A: It really depends on the situation of your loved one. When I first started out, it was only once every few days as I was totally afraid and not familiar with the process. It was not enough and she had a lot of phlegm buildup. She was always coughing and lethargic. Eventually I increase the frequency of the phlegm suction. At first it was about once, then move to twice/three times a day. Now, I do it many times a day because the phlegm in her throat is thick and sticky. If I do not get them out, they would harden and turn into a choking hazard.

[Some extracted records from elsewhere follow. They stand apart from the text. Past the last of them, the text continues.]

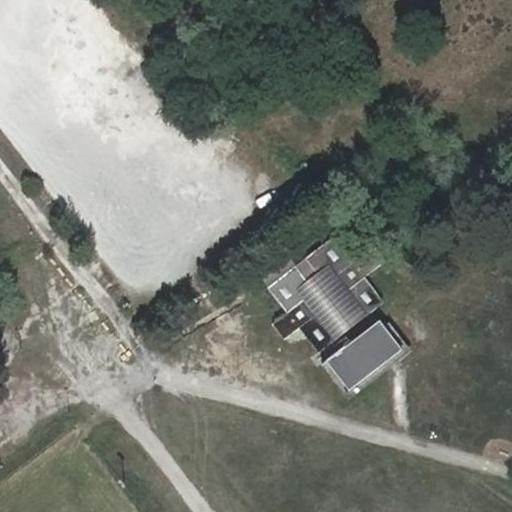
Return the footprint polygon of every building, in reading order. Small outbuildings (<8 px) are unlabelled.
[(348,295),(364,316),(381,303),(363,278),(385,261),(372,245),(351,262),(332,238),(307,258),(319,275),(328,268),(331,272),(339,267),(341,270),(334,276),(346,291),(353,286),(355,290),(348,295)] [(280,253),(255,272),(268,288),(293,269),(280,253)] [(331,272),(334,276),(341,270),(339,267),(331,272)] [(286,312),(271,325),(283,340),(298,328),(316,352),(333,340),(318,319),(311,324),(308,320),(315,315),(304,299),(297,305),(293,301),(300,295),(298,291),(306,285),(293,268),(293,269),(268,288),(286,312)] [(353,286),(346,291),(348,295),(355,290),(353,286)] [(304,299),(300,295),(293,301),(297,305),(304,299)] [(318,319),(315,315),(308,320),(311,324),(318,319)] [(378,323),(325,364),(347,392),(400,352),(382,329),(378,323)] [(342,396),(346,401),(408,354),(386,325),(382,329),(400,352),(347,392),(342,396)]
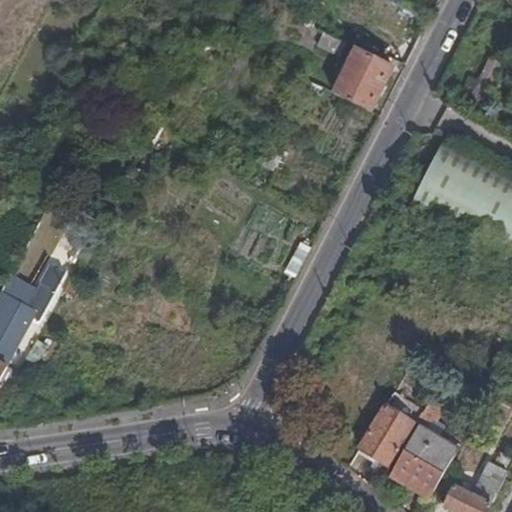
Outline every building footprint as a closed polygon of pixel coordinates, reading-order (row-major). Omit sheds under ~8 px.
[(311,42),(339,56),(345,45),(317,30),(311,42)] [(334,93),(370,111),(392,69),(356,51),(334,93)] [(500,62),(486,55),(462,105),(475,112),(500,62)] [(406,206),(511,261),(511,176),(441,140),(406,206)] [(0,377),(33,316),(39,319),(59,282),(48,276),(28,313),(0,298),(0,377)] [(386,408),(360,450),(388,467),(414,425),(386,408)] [(394,470),(433,493),(458,451),(419,428),(394,470)] [(444,509),(450,511),(488,511),(507,475),(489,466),(473,498),(454,489),(444,509)] [(390,476),(429,500),(433,493),(394,470),(390,476)]
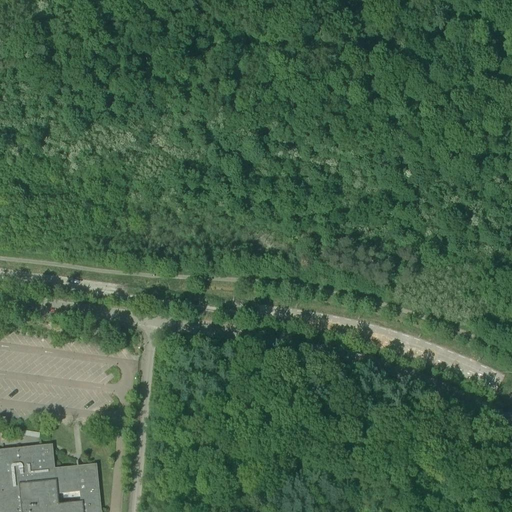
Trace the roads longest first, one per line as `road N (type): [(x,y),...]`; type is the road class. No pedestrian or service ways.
road 1 (unclassified): [(511,421),(368,359),(154,320)]
road 2 (unclassified): [(236,309),(363,332),(499,384)]
road 3 (unclassified): [(236,309),(0,276)]
road 4 (unclassified): [(136,511),(154,320)]
road 5 (unclassified): [(154,320),(0,298)]
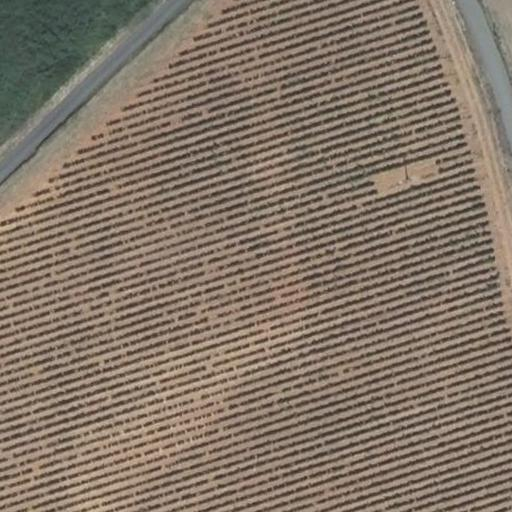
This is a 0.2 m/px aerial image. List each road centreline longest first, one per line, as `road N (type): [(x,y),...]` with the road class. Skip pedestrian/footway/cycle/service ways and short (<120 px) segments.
road 1 (unclassified): [(174,0),(0,174)]
road 2 (unclassified): [(511,117),(470,0)]
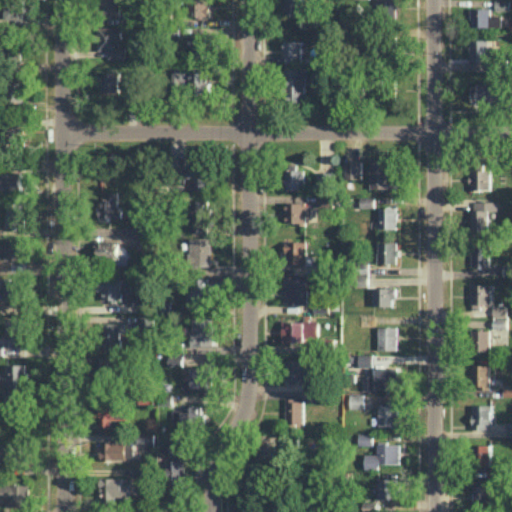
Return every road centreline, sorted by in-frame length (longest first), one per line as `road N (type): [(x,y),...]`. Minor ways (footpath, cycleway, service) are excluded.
road 1 (residential): [(212,511),(217,456),(250,380),(249,0)]
road 2 (residential): [(432,511),(433,0)]
road 3 (residential): [(62,132),(511,133)]
road 4 (residential): [(62,511),(62,132)]
road 5 (residential): [(62,132),(62,0)]
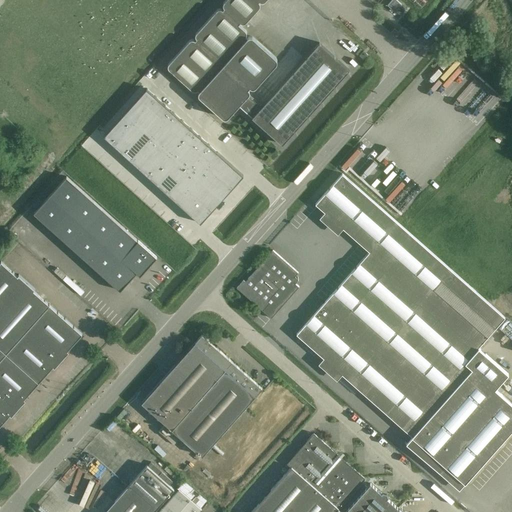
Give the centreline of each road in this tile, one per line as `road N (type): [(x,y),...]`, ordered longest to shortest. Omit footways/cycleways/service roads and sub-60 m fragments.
road 1 (unclassified): [(452,511),(204,293)]
road 2 (unclassified): [(204,293),(407,64)]
road 3 (unclassified): [(8,511),(204,293)]
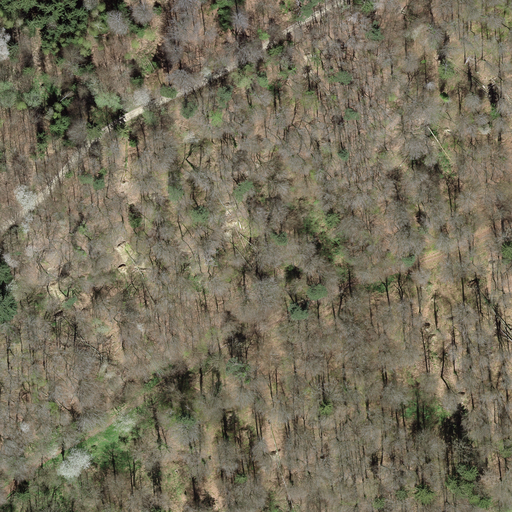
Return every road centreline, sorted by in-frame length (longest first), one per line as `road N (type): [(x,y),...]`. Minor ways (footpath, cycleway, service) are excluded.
road 1 (track): [(511,220),(460,248),(328,295),(187,366),(0,501)]
road 2 (track): [(0,228),(104,129),(342,0)]
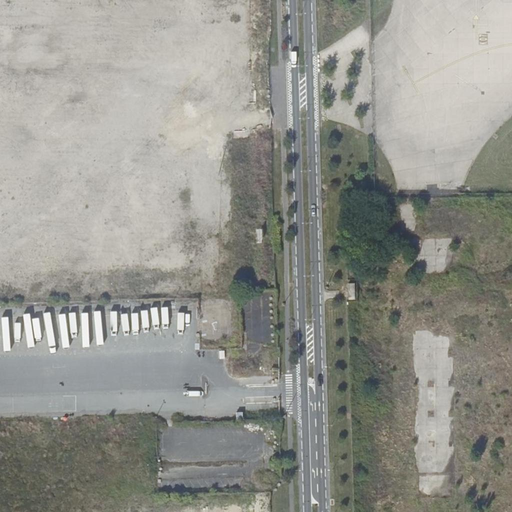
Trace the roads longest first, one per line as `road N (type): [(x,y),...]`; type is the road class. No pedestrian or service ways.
road 1 (tertiary): [(292,0),(304,389),(312,401)]
road 2 (tertiary): [(312,401),(318,389),(307,0)]
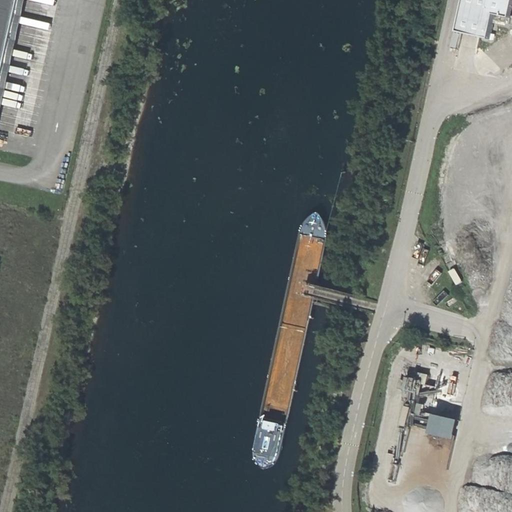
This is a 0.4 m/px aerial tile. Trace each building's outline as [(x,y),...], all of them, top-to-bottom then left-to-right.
[(0,0),(0,94),(21,0),(0,0)] [(511,0),(467,0),(460,35),(491,41),(494,29),(495,21),(511,24),(511,0)] [(390,127),(371,128),(377,206),(411,203),(406,135),(391,136),(390,127)] [(424,392),(423,399),(435,400),(435,393),(424,392)] [(444,411),(438,431),(459,438),(465,418),(444,411)]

My mom’s GI specialist told me that if her phlegm production is a lot, I should do phlegm suction for her before each meal. She said a person produces up to 2 litres of secretions per day and imagine if we cannot get rid of it, it would accumulate and cause aspiration pneumonia.

From my learnings in ALS support groups, I realized phlegm suction needs to be done regularly for someone who could not longer swallow well. I now do between 5 to 8 times per day and it has helped to reduce her choking episodes:

  • first thing in the morning after changing her diapers. A lot of phlegm buildup during the night
  • before lunch (she tends to have a lot of phlegm during this time)
  • at about 3 to 4pm (she has a lot of phlegm during this time)
  • before dinner (about 5.30pm)
  • before supper (for tube feeding, she is to be fed 4 times a day with the 4th meal at about 11pm. I do phlegm suction before the 4th meal). Usually a lot of phlegm too.

In between, I may perform more suction if she coughs or I hear heavy phlegm sounds. For example in the mid morning, sometimes at 3am or at about 8pm. I use at least 4 catheter per day to do the suction.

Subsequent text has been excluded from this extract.